#37

101 7 0
                                    

Reader

Sen miałam wyjątkowo spokojny, mimo wcześniejszych zdarzeń. Przez grube warstwy sennych marzeń przebijało się jakimś cudem powolne bicie serca Kabuto, a znaczyło to tyle, że moje zmysły mimo pokarmu nie wróciły do poprzedniej formy. Łatwo się mogłam domyśleć, że nie wróży to niczego dobrego. W tej chwili jednak nie przejmowałam się niczym. Ostatni czasy w ramionach Kabuto czułam się najbezpieczniej... Orochimaru przestał być tym kochającym i czułym mężczyzną, w którym się tak zakochałam. Stał się... Niestabilny. Raz było cudownie i był taki jak kiedyś, ale na następny dzień, a nawet parę godzin później był tego przeciwieństwem. Gubiłam się w tym wszystkim i zaczynałam już sama się od niego odsuwać. Nie wiedziałam, dlaczego, ale się go trochę bałam.

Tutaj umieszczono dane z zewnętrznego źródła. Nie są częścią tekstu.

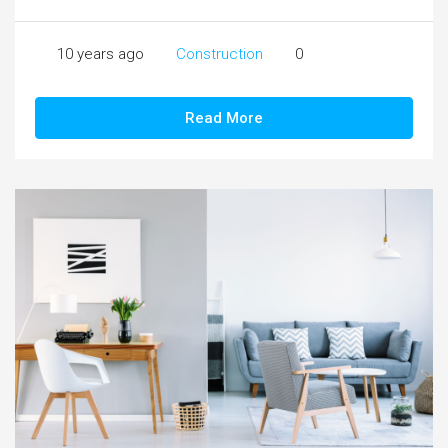
10 years ago
Construction
0
Read More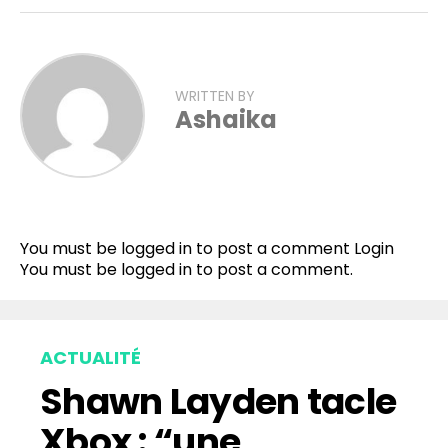
WRITTEN BY
Ashaika
You must be logged in to post a comment
Login
You must be
logged in
to post a comment.
ACTUALITÉ
Shawn Layden tacle
Xbox : “une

Obudziłam się dość wcześnie rano i spojrzałam na śpiącą twarz Kabuto. Mimowolnie rozczulona się uśmiechnęłam i delikatnie dotknęłam jego policzka. Zaraz po tym jego chwyt się zacieśnił przez co leżałam całkowicie przytulona do jego ciała. Cicho westchnęłam, wiedząc, że nie ma sensu się wyrywać. Niepewnie objęłam go w pasie, wsuwając nogę między jego. Zaciągnęłam się jego zapachem, czując wszechogarniający mnie spokój. Dawno nie czułam się tak dobrze, tak bezpiecznie... Mocniej się wtuliłam i całkiem wsłuchałam się w serce Kabuto, zaczynając głaskać go po plecach.

- Dzień dobry... - wymruczał zaspanym głosem, który od zawsze bardzo mi się podobał. Lekko się odsunęłam i oddaliłam, by spojrzeć w jego czarne tęczówki.

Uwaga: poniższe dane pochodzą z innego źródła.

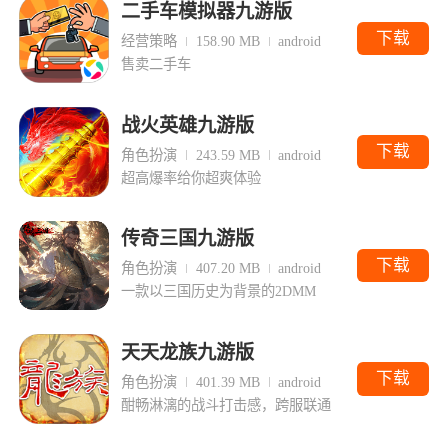
二手车模拟器九游版
下载
经营策略
158.90 MB
android
售卖二手车
战火英雄九游版
下载
角色扮演
243.59 MB
android
超高爆率给你超爽体验
传奇三国九游版
下载
角色扮演
407.20 MB
android
一款以三国历史为背景的2DMM
天天龙族九游版
下载
角色扮演
401.39 MB
android
酣畅淋漓的战斗打击感，跨服联通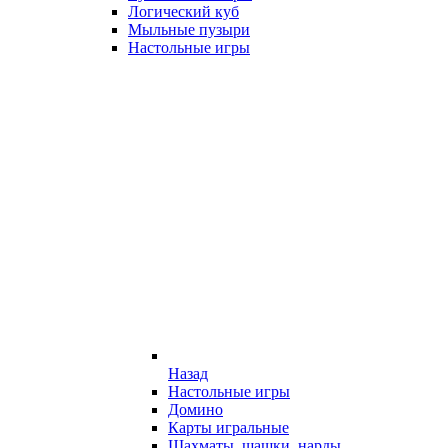
Логический куб
Мыльные пузыри
Настольные игры
Назад
Настольные игры
Домино
Карты игральные
Шахматы, шашки, нарды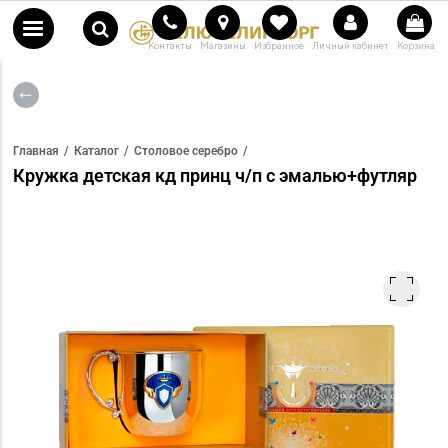
Контакты
Магазины
Избранное
Личный кабинет
Корзина
Главная
Каталог
Столовое серебро
Кружка детская кд принц ч/п с эмалью+футляр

- Dzień dobry – odpowiedziałam cicho z uśmiechem. – Wyspałeś się?

- Mhm... Bardzo przyjemnie się z tobą śpi, mówiłem już? – zapytał, przeszywając mnie swoim spojrzeniem. W pewnym momencie, kiedy sięgał po okulary, zawisnął nade mną. Spojrzałam do góry, a kiedy nasz wzrok się spotkał, poczułam, jak się rumienię. Speszona przekręciłam głowę, gdy na jego twarzy zagościł zadziorny uśmiech.

- Nie mówiłeś... – powiedziałam, wyraźnie czując na sobie jego spojrzenie. – Cieszę się, że Ci przyjemnie. Nie chciałabym by ze mną się źle spało... – wypaliłam, karcąc się za to w głowię.

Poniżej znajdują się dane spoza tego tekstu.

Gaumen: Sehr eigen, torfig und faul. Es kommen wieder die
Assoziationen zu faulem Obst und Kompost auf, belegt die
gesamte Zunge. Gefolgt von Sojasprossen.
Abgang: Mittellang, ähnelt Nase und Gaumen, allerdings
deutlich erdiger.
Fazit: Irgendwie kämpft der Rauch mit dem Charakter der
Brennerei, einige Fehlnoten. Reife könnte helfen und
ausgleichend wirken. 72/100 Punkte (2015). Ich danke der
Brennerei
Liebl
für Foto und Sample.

- Też bym nie chciał – powiedział z rozbawieniem. Bardziej się spięłam, czując jego oddech na skórze szyi. Chwilę później jednak znowu wpatrywałam się w jego niewidoczne źrenice. Leżeliśmy w ciszy, wpatrzeni w siebie. Przybrało to dość wiążący, a może i nawet intymny wizerunek. Całą atmosferę zniszczył płacz dziecka...

- Mitsuki się obudził... – szepnęłam, powoli się podnosząc. Od razu zauważyłam pytające spojrzenie Kabuto, którego nie rozumiałam. – Nie słyszysz?

- Nie, nic nie słyszę... Zmysły masz ciągle wyostrzone? – zapytał, sam podnosząc się do siadu i przeczesując rozpuszczone włosy, które po chwili ponownie spiął w niski kucyk.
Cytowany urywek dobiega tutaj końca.